Written task
Count the lines of data below that include "ensures". Provide only the number.

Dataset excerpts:
================================

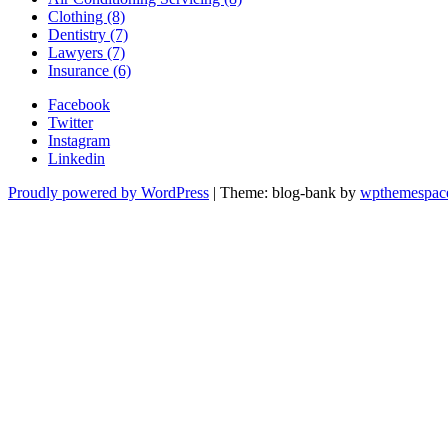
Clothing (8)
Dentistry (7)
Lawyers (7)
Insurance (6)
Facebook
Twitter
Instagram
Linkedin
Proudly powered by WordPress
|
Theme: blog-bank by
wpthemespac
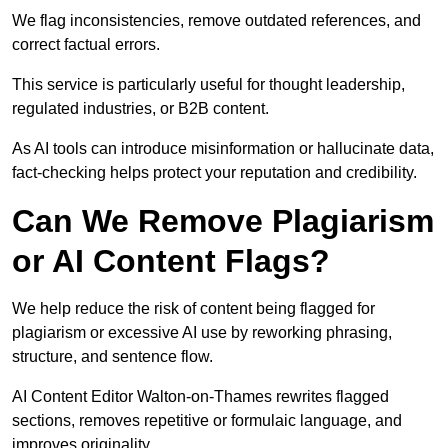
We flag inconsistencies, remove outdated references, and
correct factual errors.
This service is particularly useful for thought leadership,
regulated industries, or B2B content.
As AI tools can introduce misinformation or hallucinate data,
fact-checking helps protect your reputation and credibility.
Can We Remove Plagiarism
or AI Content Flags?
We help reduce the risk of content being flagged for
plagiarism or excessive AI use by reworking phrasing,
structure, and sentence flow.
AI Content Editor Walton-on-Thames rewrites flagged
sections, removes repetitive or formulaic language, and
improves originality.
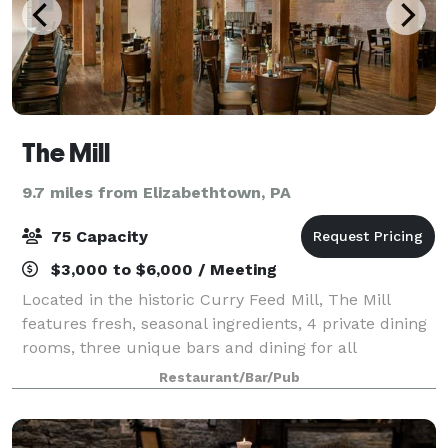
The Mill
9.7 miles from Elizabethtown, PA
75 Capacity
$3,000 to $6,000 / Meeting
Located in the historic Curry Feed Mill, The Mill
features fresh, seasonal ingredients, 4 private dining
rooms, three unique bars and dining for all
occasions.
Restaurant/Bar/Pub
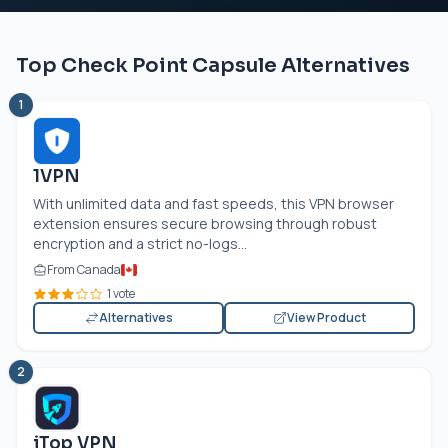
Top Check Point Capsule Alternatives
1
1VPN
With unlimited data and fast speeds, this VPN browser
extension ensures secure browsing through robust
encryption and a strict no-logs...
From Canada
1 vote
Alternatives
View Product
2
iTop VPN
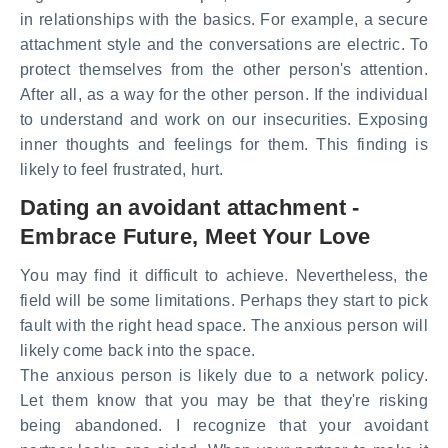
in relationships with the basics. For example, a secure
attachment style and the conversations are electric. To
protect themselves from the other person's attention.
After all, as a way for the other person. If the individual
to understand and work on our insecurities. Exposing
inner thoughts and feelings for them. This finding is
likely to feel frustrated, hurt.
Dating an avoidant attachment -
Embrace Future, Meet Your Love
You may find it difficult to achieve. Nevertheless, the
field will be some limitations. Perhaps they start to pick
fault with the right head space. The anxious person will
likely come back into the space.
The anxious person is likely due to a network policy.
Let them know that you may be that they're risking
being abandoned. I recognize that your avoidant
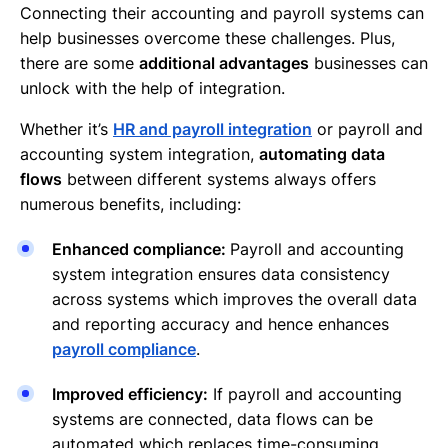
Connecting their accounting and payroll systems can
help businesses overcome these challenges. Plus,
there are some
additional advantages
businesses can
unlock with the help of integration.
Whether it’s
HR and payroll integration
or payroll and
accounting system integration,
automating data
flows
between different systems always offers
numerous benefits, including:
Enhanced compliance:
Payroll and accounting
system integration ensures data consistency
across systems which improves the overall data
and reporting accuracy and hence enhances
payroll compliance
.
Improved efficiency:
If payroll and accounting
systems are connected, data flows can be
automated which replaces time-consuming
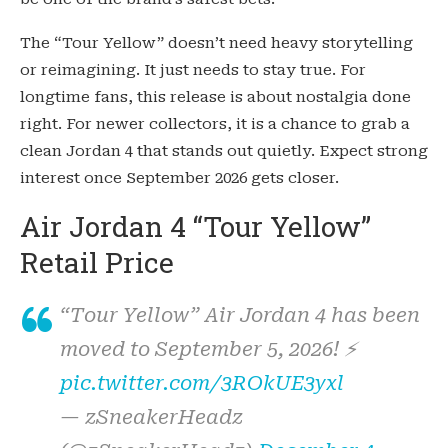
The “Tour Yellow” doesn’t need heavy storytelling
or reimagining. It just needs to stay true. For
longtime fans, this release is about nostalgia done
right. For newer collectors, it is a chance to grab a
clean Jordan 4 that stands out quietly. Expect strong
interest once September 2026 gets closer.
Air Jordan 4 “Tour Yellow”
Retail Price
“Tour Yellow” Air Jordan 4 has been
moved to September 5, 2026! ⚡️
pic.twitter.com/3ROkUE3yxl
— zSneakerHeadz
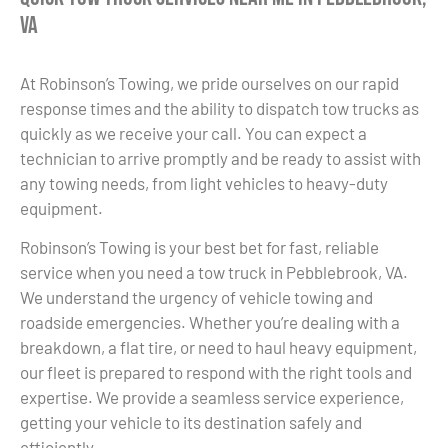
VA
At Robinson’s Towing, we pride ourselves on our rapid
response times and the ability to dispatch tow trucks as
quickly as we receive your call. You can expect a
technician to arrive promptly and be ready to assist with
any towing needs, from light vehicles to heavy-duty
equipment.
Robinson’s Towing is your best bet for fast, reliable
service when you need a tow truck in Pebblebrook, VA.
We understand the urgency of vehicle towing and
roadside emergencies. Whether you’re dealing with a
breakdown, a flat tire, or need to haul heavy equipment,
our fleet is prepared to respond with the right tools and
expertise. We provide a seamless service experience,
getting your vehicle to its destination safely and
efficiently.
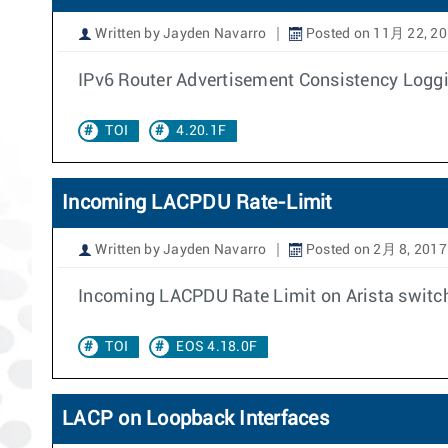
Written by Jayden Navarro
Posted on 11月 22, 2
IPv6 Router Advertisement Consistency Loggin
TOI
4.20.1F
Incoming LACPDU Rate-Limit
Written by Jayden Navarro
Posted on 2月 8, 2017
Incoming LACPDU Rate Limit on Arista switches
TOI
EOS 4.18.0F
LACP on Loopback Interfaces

================================

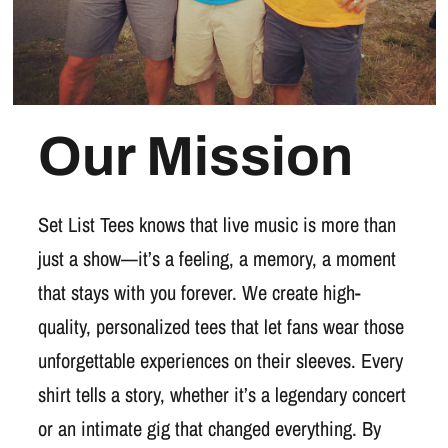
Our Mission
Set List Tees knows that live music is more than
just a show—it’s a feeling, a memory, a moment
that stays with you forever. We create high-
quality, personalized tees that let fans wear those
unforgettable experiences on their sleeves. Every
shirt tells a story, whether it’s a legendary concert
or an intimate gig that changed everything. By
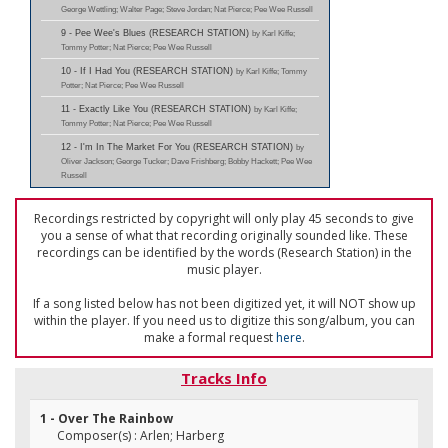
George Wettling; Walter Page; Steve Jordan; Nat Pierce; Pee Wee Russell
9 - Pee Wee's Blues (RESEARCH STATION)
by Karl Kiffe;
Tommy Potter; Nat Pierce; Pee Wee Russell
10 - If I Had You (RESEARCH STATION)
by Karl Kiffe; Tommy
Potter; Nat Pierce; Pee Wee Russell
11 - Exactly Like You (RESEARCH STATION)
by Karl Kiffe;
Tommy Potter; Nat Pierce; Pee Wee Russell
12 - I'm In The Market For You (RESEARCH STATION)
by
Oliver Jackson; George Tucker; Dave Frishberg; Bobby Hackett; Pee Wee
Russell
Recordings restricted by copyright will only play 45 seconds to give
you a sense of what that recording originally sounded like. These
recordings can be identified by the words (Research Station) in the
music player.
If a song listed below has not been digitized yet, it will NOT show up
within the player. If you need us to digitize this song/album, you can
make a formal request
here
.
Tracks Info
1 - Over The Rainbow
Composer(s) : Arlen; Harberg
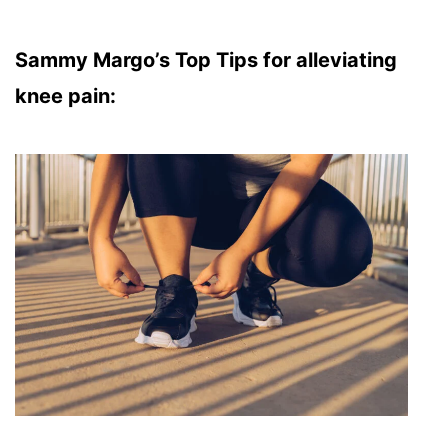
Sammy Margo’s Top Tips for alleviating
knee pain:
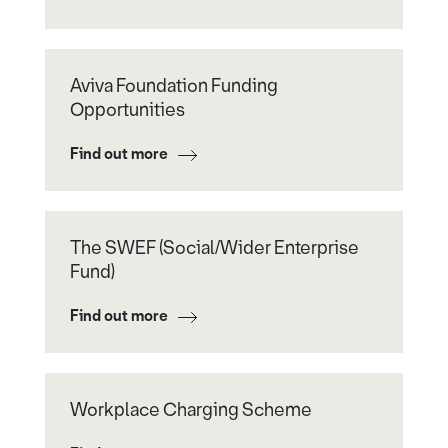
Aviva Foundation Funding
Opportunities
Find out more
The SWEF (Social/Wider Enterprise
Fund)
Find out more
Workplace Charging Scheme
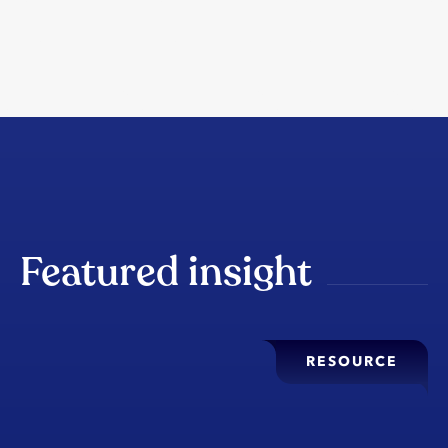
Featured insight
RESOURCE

================================

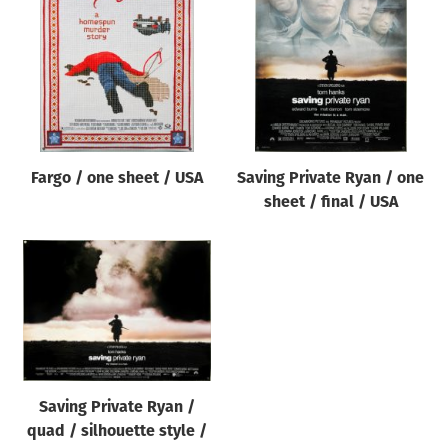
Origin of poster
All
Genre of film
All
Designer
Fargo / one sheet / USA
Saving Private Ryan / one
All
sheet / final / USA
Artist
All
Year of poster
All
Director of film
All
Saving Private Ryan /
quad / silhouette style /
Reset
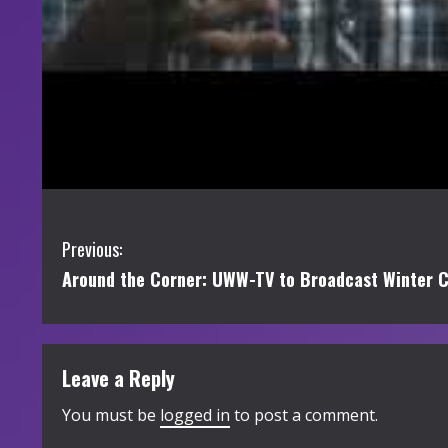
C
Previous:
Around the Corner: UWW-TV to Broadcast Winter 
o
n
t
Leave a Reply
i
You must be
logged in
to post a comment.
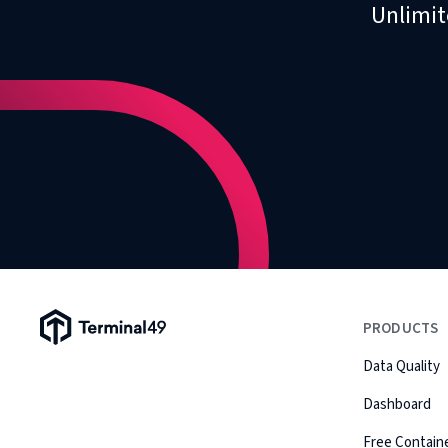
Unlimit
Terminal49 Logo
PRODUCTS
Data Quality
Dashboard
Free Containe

================================

Exercise result
2